Why is Elasticsearch network performance much slower than GRPC?

Hi all,

We set up an environment to evaluate Elasticsearch's network performance. We found that Elasticsearch's network performance is much slower than GRPC's. Here are the key results:

QPS(Elastic) : 5,000
QPS(GRPC) : 80,000
50th% Latency (Elastic): 23ms
50th% Latency (GRPC ): 2ms

We have set up the experiments in a way to minimize other overhead, so that network performance dominate:

  • All posting lists are very short (most of them have 1 posting only)
  • All files are loaded to page cache before querying.
  • Only one term in each query

To be fair,

  • The GPRC client and server send/receive the similar amount of data as Elasticsearch does.
  • Basically, both Elasticsearch and the GRPC program act as a remote key-value store.

Some other notes:

  • There are two nodes. The client is on one; the server is on another.
  • 16 (logical) cores, 25 server threads, 128 client threads.
  • GRPC is in async + streaming mode.
  • the GPRC test program is implemented in C++.

My questions are:

  1. Is Elasticsearch's network expected to be much slower than GRPC (the state-of-the-art network lib)?
  2. Any suggestions to improve Elasticsearch's network performance? What's the expectation?
1 Like

Elasticsearch is a search engine, not a key-value store. It can be used as such, but is not optimised for that use case. I would therefore suspect the main difference in latency is related to request processing and retrieval of the data rather than network performance.

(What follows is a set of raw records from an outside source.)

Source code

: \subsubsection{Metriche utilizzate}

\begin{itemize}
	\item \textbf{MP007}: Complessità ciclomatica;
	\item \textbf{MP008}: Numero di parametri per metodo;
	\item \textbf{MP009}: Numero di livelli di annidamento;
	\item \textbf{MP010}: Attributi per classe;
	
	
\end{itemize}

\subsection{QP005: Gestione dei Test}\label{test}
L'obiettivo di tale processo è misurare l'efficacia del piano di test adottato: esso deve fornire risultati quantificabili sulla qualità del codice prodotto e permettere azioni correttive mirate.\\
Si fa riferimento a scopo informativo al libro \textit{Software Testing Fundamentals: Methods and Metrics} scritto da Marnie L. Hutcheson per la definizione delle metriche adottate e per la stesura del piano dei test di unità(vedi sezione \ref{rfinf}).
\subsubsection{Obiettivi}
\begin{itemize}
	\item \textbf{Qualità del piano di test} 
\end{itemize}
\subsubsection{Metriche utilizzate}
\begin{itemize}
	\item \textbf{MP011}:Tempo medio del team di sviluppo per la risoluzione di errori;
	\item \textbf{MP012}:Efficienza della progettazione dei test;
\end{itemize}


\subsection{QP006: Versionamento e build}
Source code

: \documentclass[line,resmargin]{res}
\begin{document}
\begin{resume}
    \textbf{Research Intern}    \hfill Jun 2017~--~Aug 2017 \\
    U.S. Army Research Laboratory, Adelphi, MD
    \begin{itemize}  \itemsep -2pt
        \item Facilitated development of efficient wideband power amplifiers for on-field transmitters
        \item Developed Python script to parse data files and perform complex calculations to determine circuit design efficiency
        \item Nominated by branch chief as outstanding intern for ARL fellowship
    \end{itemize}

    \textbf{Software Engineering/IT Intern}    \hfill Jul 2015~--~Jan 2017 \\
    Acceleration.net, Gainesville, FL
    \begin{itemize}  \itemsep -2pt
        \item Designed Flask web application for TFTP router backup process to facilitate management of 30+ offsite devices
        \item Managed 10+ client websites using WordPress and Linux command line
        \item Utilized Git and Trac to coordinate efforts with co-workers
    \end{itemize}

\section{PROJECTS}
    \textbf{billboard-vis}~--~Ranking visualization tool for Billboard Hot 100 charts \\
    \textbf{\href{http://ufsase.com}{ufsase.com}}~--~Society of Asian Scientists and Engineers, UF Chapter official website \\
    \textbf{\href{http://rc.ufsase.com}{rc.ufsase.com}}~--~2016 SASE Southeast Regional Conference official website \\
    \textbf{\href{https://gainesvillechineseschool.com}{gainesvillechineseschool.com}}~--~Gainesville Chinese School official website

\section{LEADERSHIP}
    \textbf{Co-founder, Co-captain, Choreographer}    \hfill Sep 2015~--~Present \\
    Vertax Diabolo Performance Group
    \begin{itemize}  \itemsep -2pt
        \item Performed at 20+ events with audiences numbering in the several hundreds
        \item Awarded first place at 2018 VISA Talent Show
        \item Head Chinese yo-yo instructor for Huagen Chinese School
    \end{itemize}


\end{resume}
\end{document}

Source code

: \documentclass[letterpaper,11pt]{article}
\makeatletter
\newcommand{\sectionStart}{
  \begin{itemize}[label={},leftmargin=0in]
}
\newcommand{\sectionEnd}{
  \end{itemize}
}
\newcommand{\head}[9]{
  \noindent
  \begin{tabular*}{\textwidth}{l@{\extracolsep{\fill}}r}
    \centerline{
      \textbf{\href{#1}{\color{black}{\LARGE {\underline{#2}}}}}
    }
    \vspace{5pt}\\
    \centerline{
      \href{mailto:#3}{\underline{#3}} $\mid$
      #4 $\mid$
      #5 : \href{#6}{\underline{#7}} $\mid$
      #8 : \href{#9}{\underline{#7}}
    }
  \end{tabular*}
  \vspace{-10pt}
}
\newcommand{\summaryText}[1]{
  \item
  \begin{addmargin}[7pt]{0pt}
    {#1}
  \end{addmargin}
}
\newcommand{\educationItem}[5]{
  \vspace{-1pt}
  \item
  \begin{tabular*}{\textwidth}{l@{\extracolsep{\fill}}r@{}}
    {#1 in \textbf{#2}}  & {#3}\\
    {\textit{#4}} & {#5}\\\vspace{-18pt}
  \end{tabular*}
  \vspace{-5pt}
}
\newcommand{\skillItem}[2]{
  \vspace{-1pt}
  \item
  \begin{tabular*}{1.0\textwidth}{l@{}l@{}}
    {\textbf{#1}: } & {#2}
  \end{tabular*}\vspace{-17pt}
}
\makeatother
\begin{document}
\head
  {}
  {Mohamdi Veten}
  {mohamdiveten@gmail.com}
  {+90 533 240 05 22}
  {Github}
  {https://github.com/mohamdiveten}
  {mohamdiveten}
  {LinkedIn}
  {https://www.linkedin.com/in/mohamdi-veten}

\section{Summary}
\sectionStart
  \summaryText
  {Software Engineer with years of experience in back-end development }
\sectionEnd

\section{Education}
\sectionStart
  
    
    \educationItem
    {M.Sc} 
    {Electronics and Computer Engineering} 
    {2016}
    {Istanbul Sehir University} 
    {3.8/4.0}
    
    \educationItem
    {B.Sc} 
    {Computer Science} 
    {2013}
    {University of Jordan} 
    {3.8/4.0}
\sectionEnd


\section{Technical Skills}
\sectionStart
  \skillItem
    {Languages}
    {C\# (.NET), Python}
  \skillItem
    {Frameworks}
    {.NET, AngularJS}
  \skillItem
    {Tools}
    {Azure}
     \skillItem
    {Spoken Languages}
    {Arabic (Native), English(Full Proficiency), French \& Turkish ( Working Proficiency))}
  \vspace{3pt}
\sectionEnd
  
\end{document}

What is the rationale behind this benchmark? What is your use-case?

Hi Christian,

Thanks for the reply.

The main difference should not be query processing. First, the posting lists are very short (about one posting in each queried posting list). Scoring and sorting should take no time. Second, in fact, our GRPC program also does the same query processing.

The rationale behind this benchmark is that network performance is critical for applications using client-server model, such as elasticsearch. Short posting lists, which are evaluated in the benchmark, are quite common. 90% of the terms in wikipedia and reddit have very short posting lists. For queries to these terms, network overhead dominates.

I was just wondering what the expected performance of Elasticsearch's network component? Have you guys done any particular benchmarking?

This topic was automatically closed 28 days after the last reply. New replies are no longer allowed.